SI
SI
discoversearch

We've detected that you're using an ad content blocking browser plug-in or feature. Ads provide a critical source of revenue to the continued operation of Silicon Investor.  We ask that you disable ad blocking while on Silicon Investor in the best interests of our community.  If you are not using an ad blocker but are still receiving this message, make sure your browser's tracking protection is set to the 'standard' level.
Gold/Mining/Energy : Gold Price Monitor -- Ignore unavailable to you. Want to Upgrade?


To: paul ross who wrote (18887)9/14/1998 11:13:00 PM
From: PaulM  Read Replies (2) | Respond to of 116762
 
CB's to sell 260 Tonnes of Gold in Second Half 98

biz.yahoo.com



To: paul ross who wrote (18887)9/14/1998 11:51:00 PM
From: Alex  Respond to of 116762
 
ROFL. Good one paul.................

Brazil on brink of devaluation

By Alex Bellos in Rio de Janeiro
Tuesday September 15, 1998

Brazilians are facing a return to the years of economic chaos as President Fernando Henrique Cardoso's government tries with little success to halt a flood of dollars leaving the country.

As its share prices hit record lows and pressure increases to devalue its currency, the real, the world's third most populous democracy is looking ever more like the next victim of international financial turbulance. And what happens in Brazil will strongly knock on to the rest of South America, especially Mexico and Argentina.

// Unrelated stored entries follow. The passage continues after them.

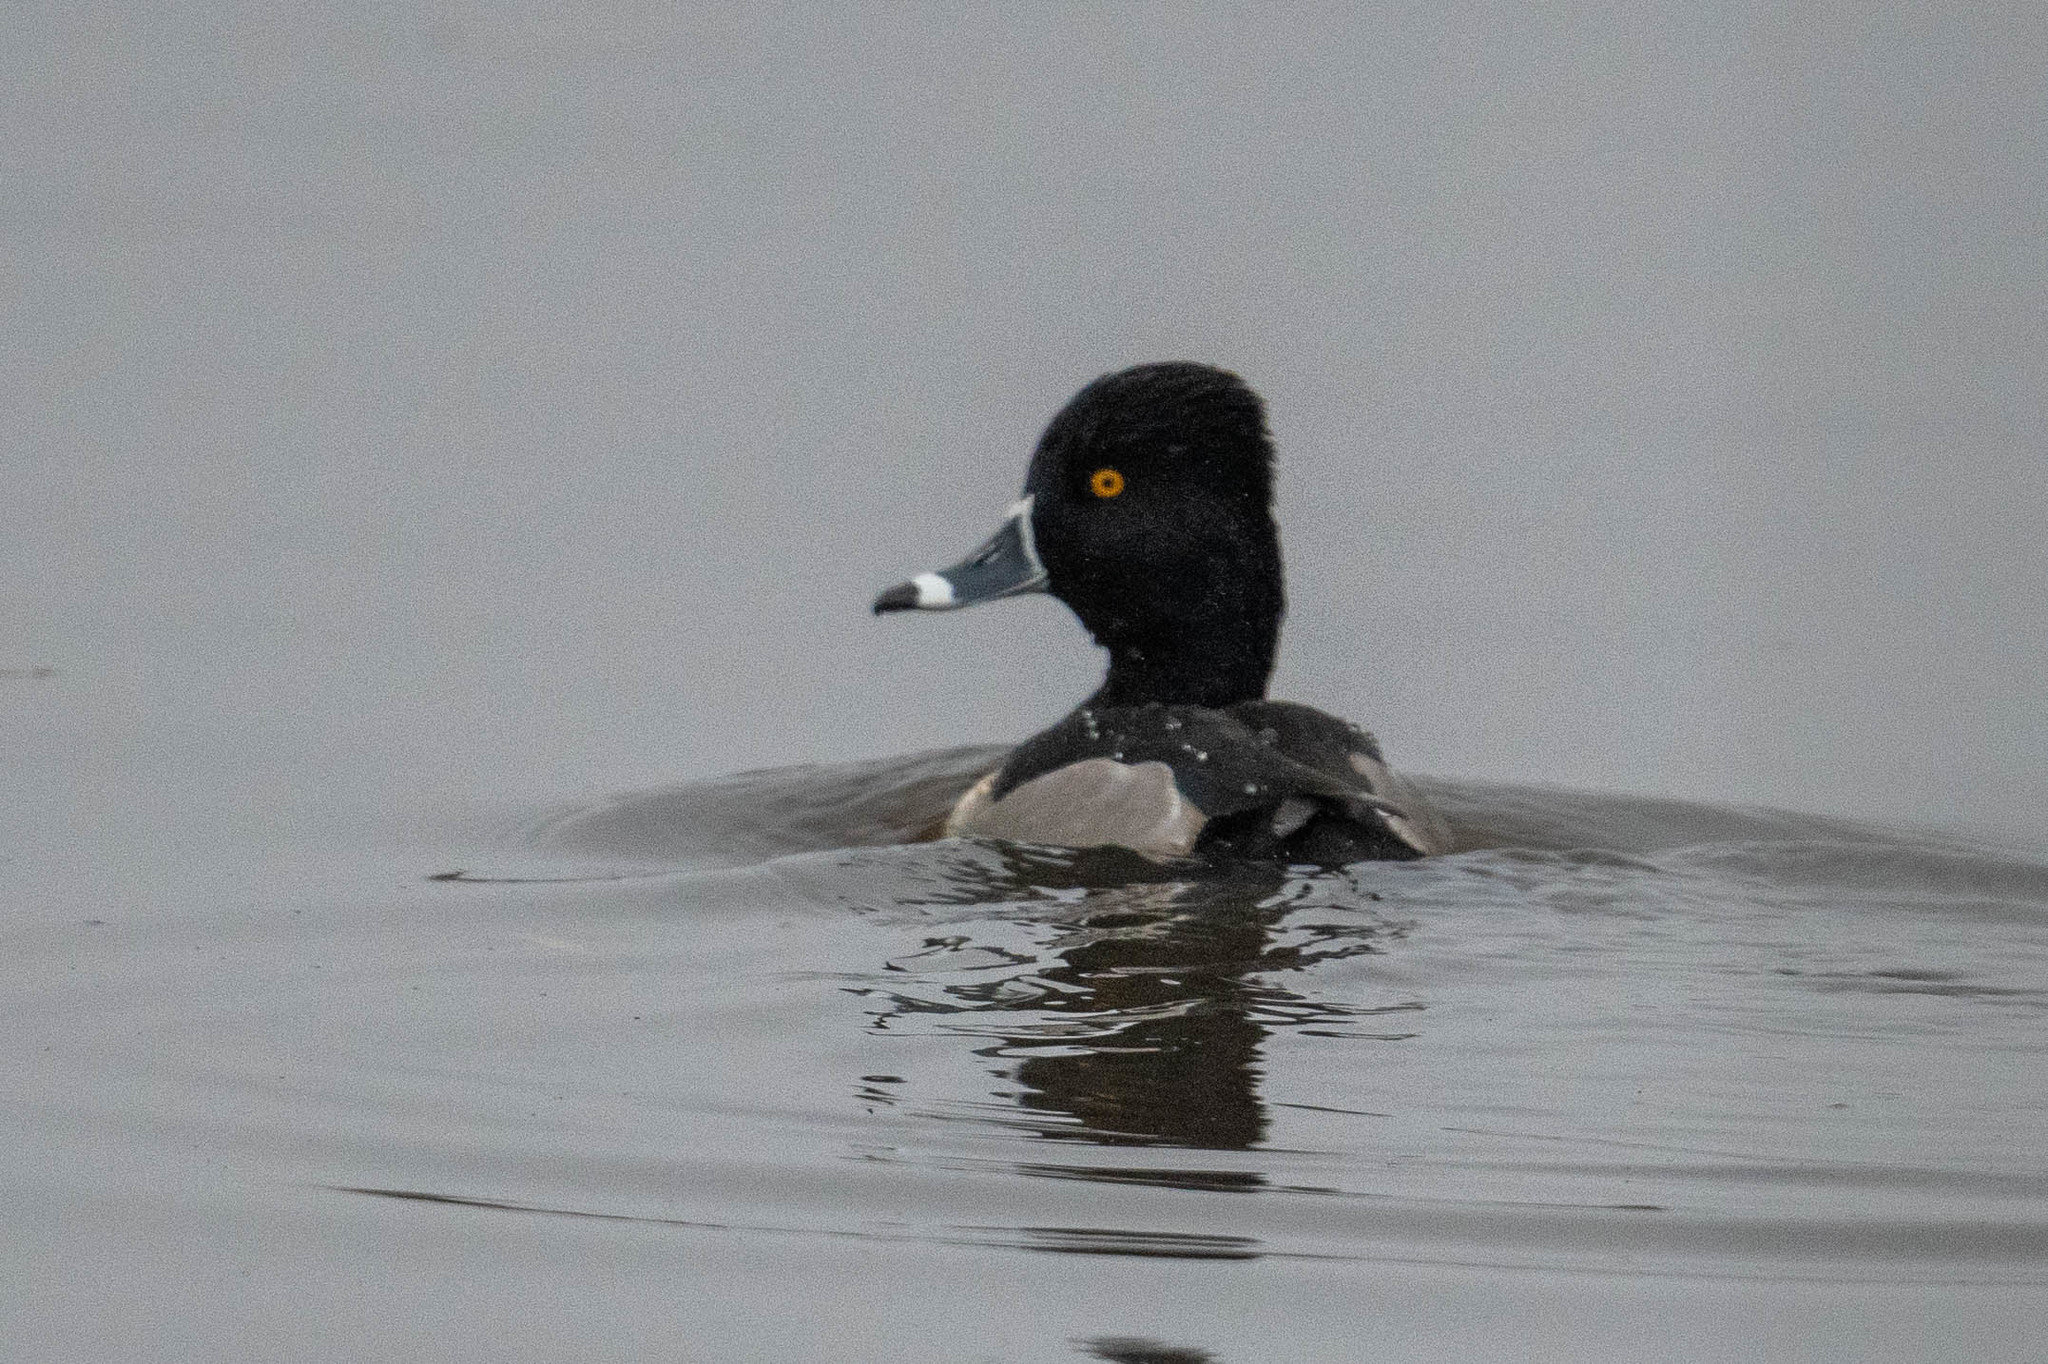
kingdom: Animalia
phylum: Chordata
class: Aves
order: Anseriformes
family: Anatidae
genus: Aythya
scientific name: Aythya collaris
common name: Ring-necked duck
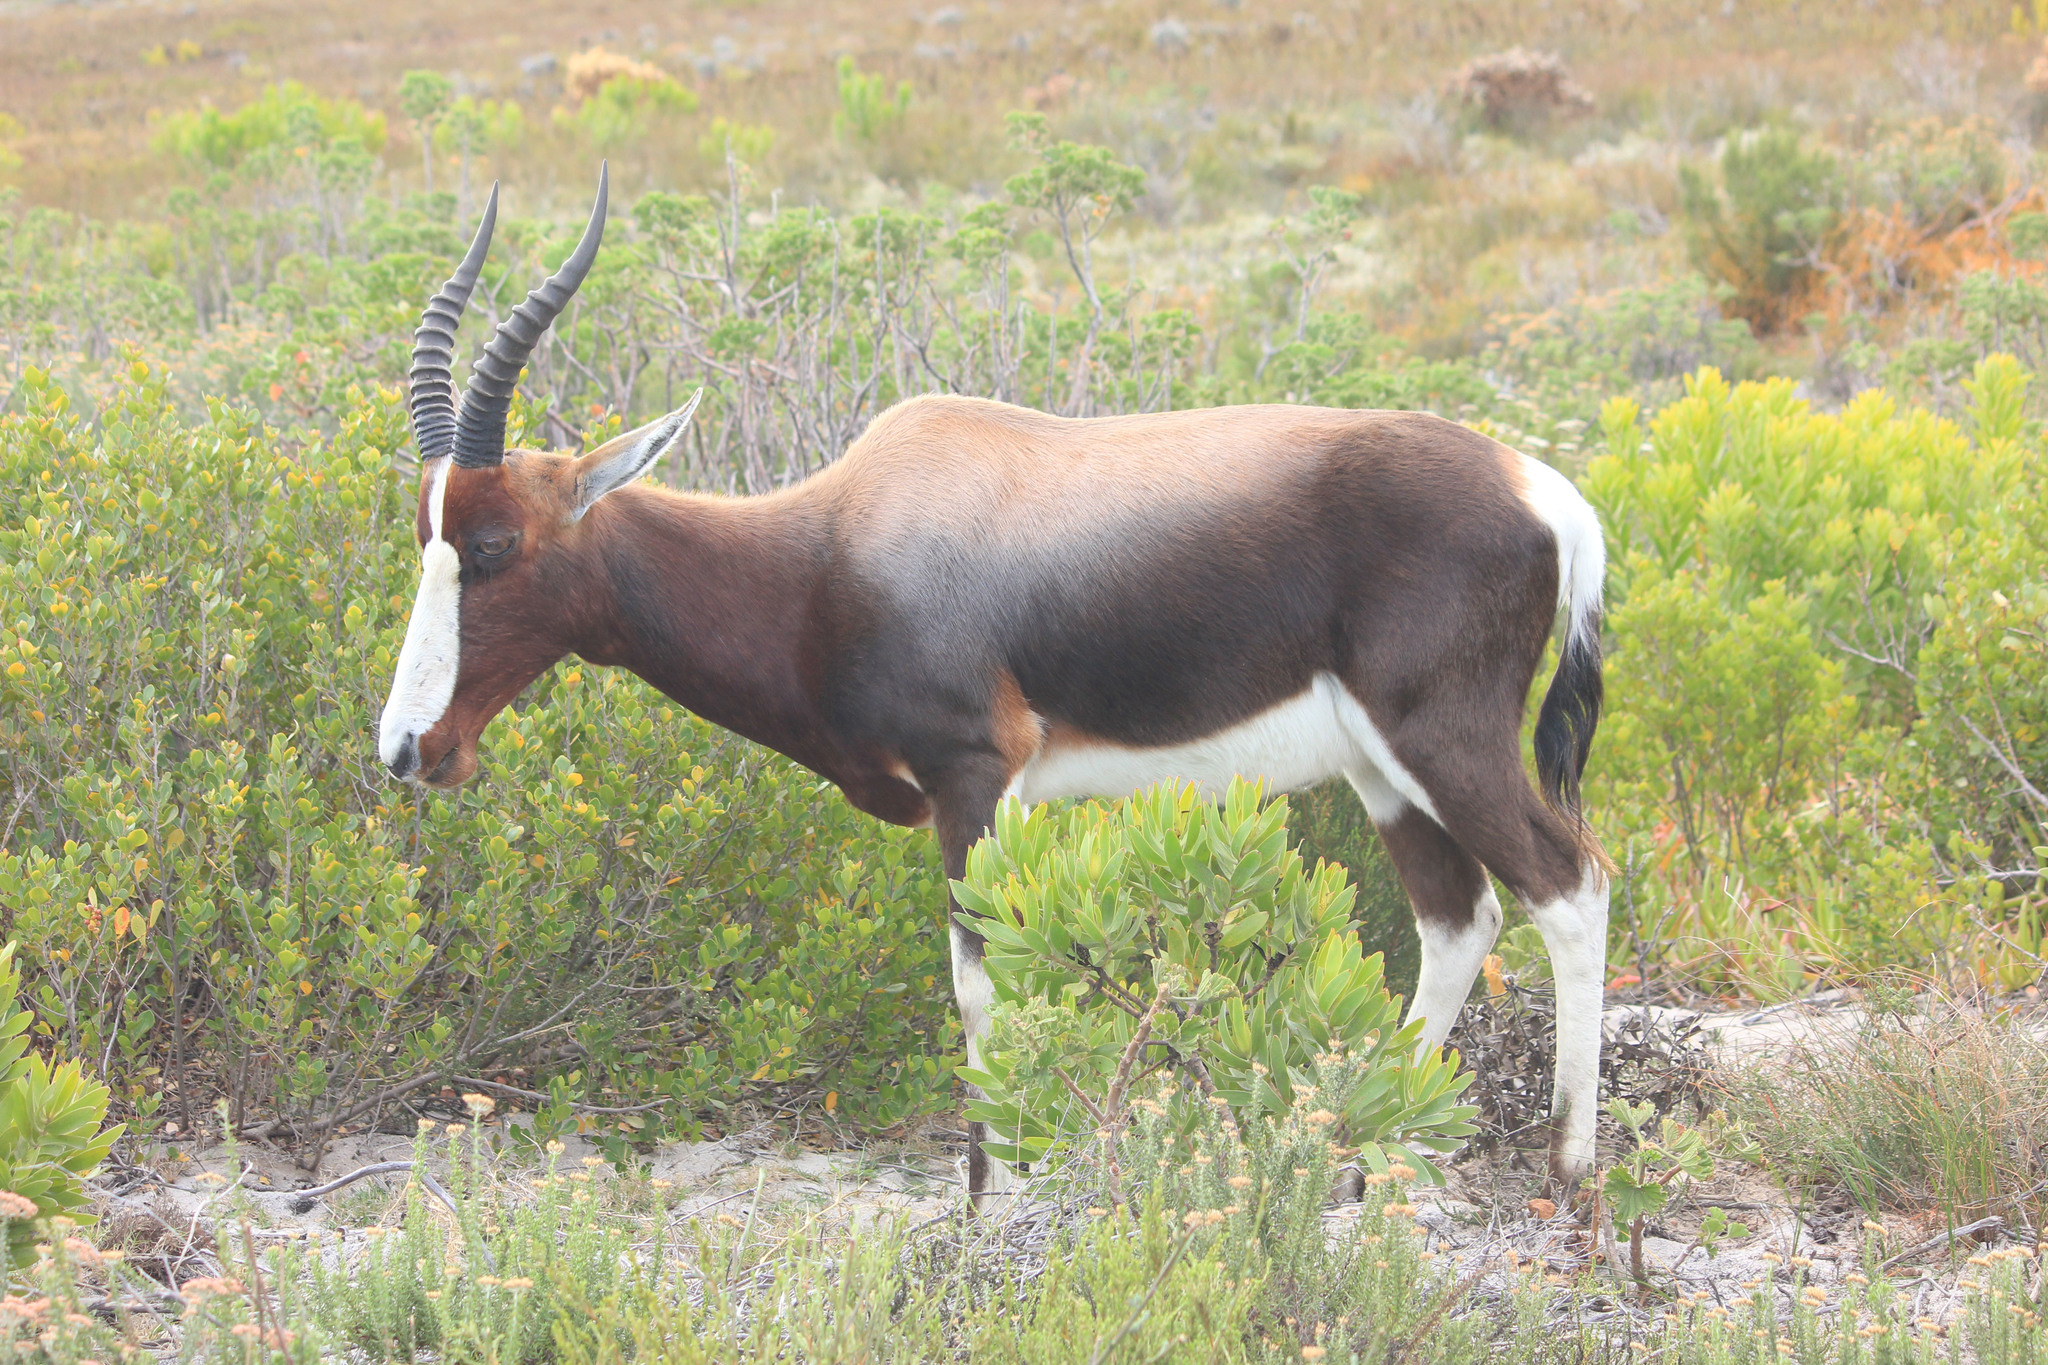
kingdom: Animalia
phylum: Chordata
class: Mammalia
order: Artiodactyla
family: Bovidae
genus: Damaliscus
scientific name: Damaliscus pygargus
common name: Bontebok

Some experts even believe that a Brazilian currency devaluation could spread chaos back to the Far East, putting new pressure on the Hong Kong dollar and possibly opening the door to a Chinese devaluation that would shake Asia.

The Brazilian economy is more than twice as big as Russia's, and until early September it had six times more in foreign currency reserves - $70 billion ( œ42 billion). But talk of a devaluation has been growing because the government seems powerless to halt the flight of capital. More than $1 billion has been flowing out each day since the beginning of September. At the momen, there is $52 billion left.

Last Thursday the Sao Paulo stock exchange dropped more than 15 per cent, to its lowest level since 1990. Yesterday saw a slight rise, but the trend is down. Raising the interest rate to 49.5 per cent stabilised shares but failed to steady investors' nerves: more than $1 billion left the country on Friday.

It was only four years ago that Brazil escaped from hyperinflation when the Real Plan created a new currency pegged to the dollar. In one fell swoop it eliminated inflation, then running at more than 3,000 per cent a year.

President Cardoso, who is seeking re-election in less than three weeks time, built his political reputation on the Real Plan, because it meant that most Brazilians could at last hold on to their money. He knows that a devaluation of the real - which is seen as overvalued by 20 to 30 per cent - will probably be followed by high inflation. He is pulling out all the stops to defend his currency.

It may be beyond his control. Brazil's main problem for international investors is an unsustainable budget deficit of about 7 per cent of GDP, for all Mr Cardoso's success in stabilising the currency and bringing money into the country through ambitious privatisations.

Even without a big devaluation, the measures taken to protect the currency are likely to ensure that Brazil faces a recession next year. In the industrial hub of Sao Paulo, the unemployment rate is already at its highest for more than a decade, 20 per cent. The key to cutting the budget deficit is reform of Brazil's generous pension system and public spending. But President Cardoso has never persuaded congressmen to enact reforms that would reduce their powers of patronage.

Budget reform "really needs to happen now", said Joe Petry, chief economist for Latin America at Citicorp Securities in New York. "The international market has really grown impatient."

The crisis is complete turn-around for Brazil, which under Mr Cardoso was a darling of developing markets.

Now many analysts are comparing it to Mexico, where billions of dollars were wiped off shares in 1994 and the government was forced to dig deep into its reserves. The peso was devalued, and the deepest recession in half a century ensued for Mexicans.

But others say there are crucial differences: Brazil's woes are largely due to turmoil spreading from Asia and Russia, while Mexico's crisis was mostly of its own making. Moreover, Brazil has more than twice the reserves Mexico had to defend against currency speculators.

Print version

reports.guardian.co.uk



To: paul ross who wrote (18887)9/15/1998 12:18:00 AM
From: Alex  Read Replies (1) | Respond to of 116762
 
Now you've gone and done it. The better half insists that I've let a cat into the house. She ain't buying the argument of 'blame someone named paul' : - ).